Actions have consequences.
“But that’s MY money!”
I would eject the little toad stool in a heartbeat. Don’t believe me? Ask my eldest son! He decided to toss the gauntlet when he was 19. Wrong move!
On the positive side of the ledger, he is now 48 years old and our relationship is 100% on an even keel. He took the long way around the barn to become a responsible man, but he got there!
Suing your grandmother?
Outrageous.
That happened to me. I moved out at 19 years of age. I had been working part-time from 16, and felt it was time to move out at 19. Came back half a year later to retrieve my stuff, but my mother had tossed it all out. I had boxes of comic books and other rare items like bubble-gum cards and Hot Wheels. Whole series of Marvel from #1, including Spiderman, FF, X-Men, Hulk, Dr. Strange, you name it I had it. Would be worth thousands of dollars now.

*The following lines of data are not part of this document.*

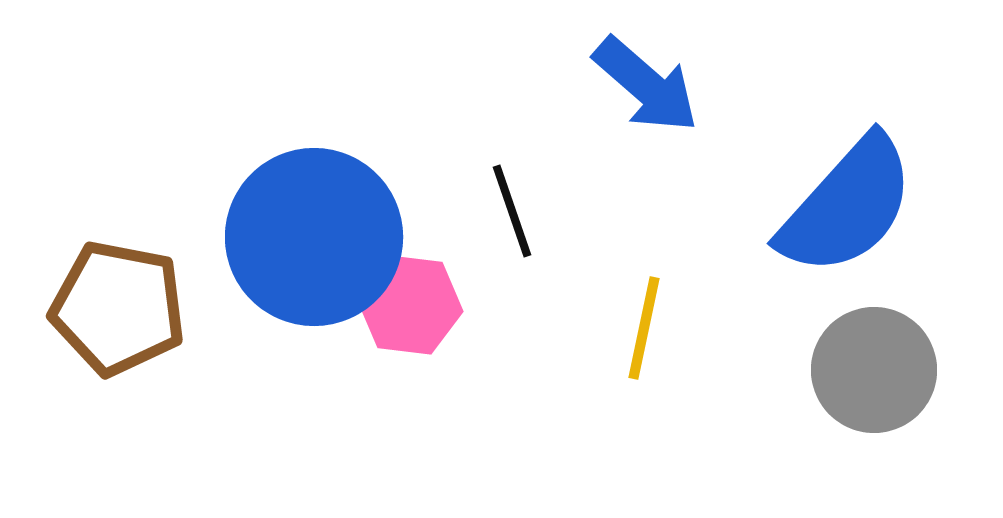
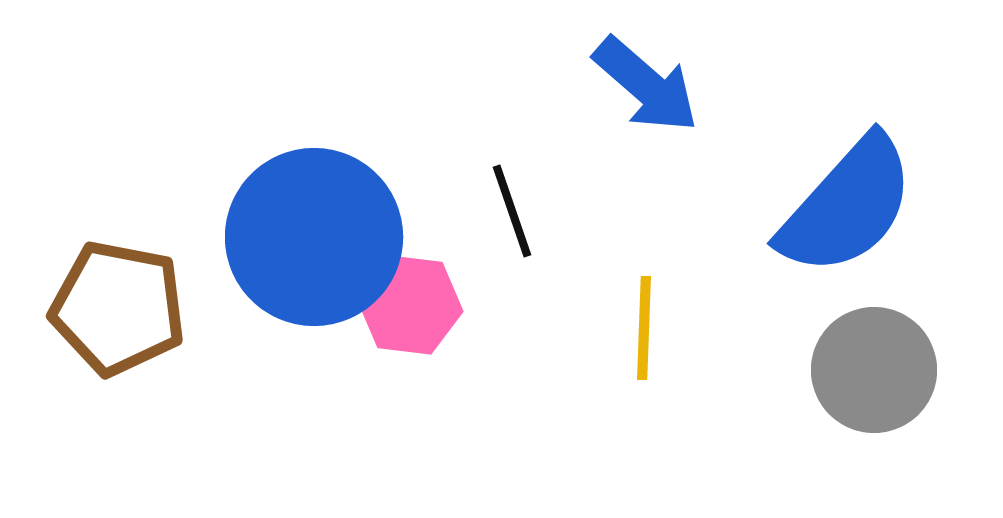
yellow line: rotated 10 degrees counterclockwise
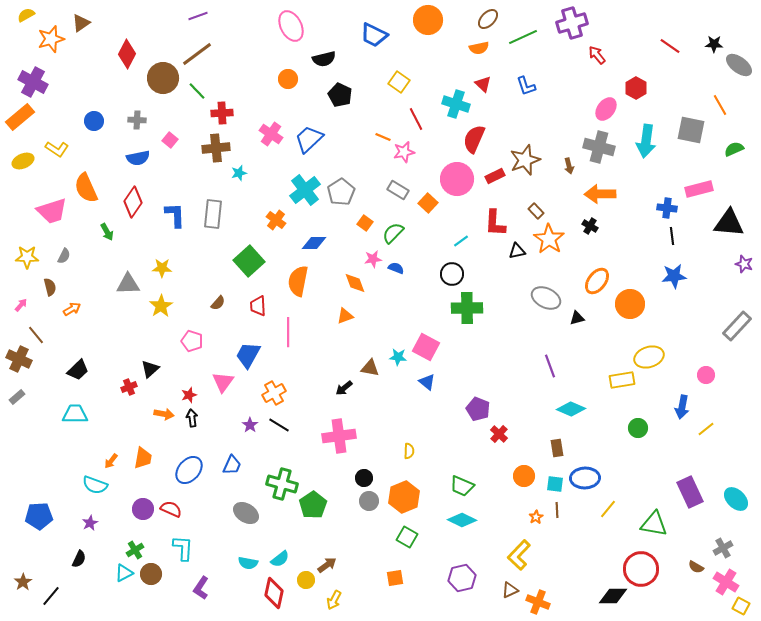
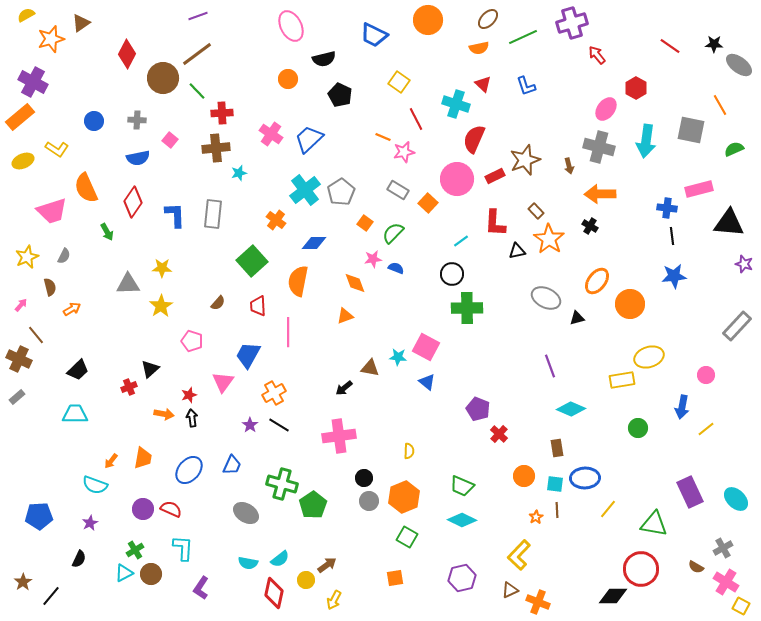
yellow star at (27, 257): rotated 25 degrees counterclockwise
green square at (249, 261): moved 3 px right
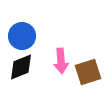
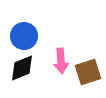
blue circle: moved 2 px right
black diamond: moved 1 px right, 1 px down
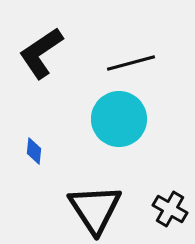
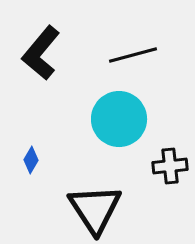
black L-shape: rotated 16 degrees counterclockwise
black line: moved 2 px right, 8 px up
blue diamond: moved 3 px left, 9 px down; rotated 24 degrees clockwise
black cross: moved 43 px up; rotated 36 degrees counterclockwise
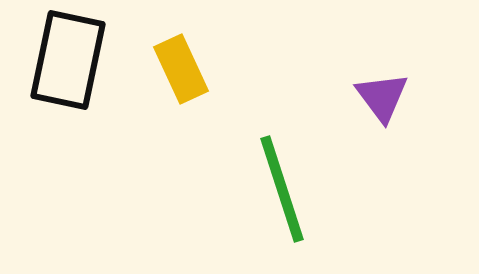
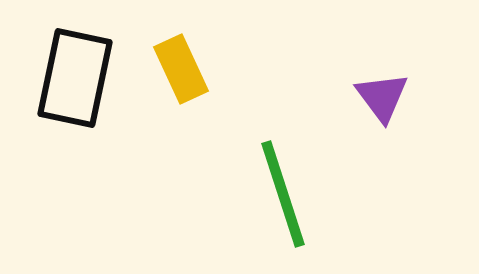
black rectangle: moved 7 px right, 18 px down
green line: moved 1 px right, 5 px down
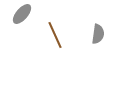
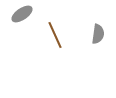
gray ellipse: rotated 15 degrees clockwise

Also had lesser ones like D.C., Archie, MAD, etc. I had only taken a couple dozen Marvel with me, now worth hundreds of dollars. Mothers can be cruel when they're pissed because their sons move out. Sigh...
The main reason those items are worth money now is all of the moms who threw out 98% of those items. If they hadnt, all those baby boomers wouldnt be bidding against each other to recreate their childhoods.
Btt
I wonder how many ungrateful children or grandchildren will be surprised that the grandparents spent all their money on cruises, traveling the country, attending overpriced aging but yet popular rock band concerts financed by their reverse mortgages on their homes?
Way to write yourself out of the will, Austin.
I know a gal who got sued by her son for throwing out his old toys after hed grown up and moved away from home He won and she had to pay him
So many mothers are guilty of throwing away the rare comic books and baseball cards that took up room. Could have paid for two years of college.
Mom tossed all my baseball cards when went to college
Could have been a freaking millionaire ...
“where its members capture local resources and means of productions
Worked real goood in venezuela when the marxists took over oil production.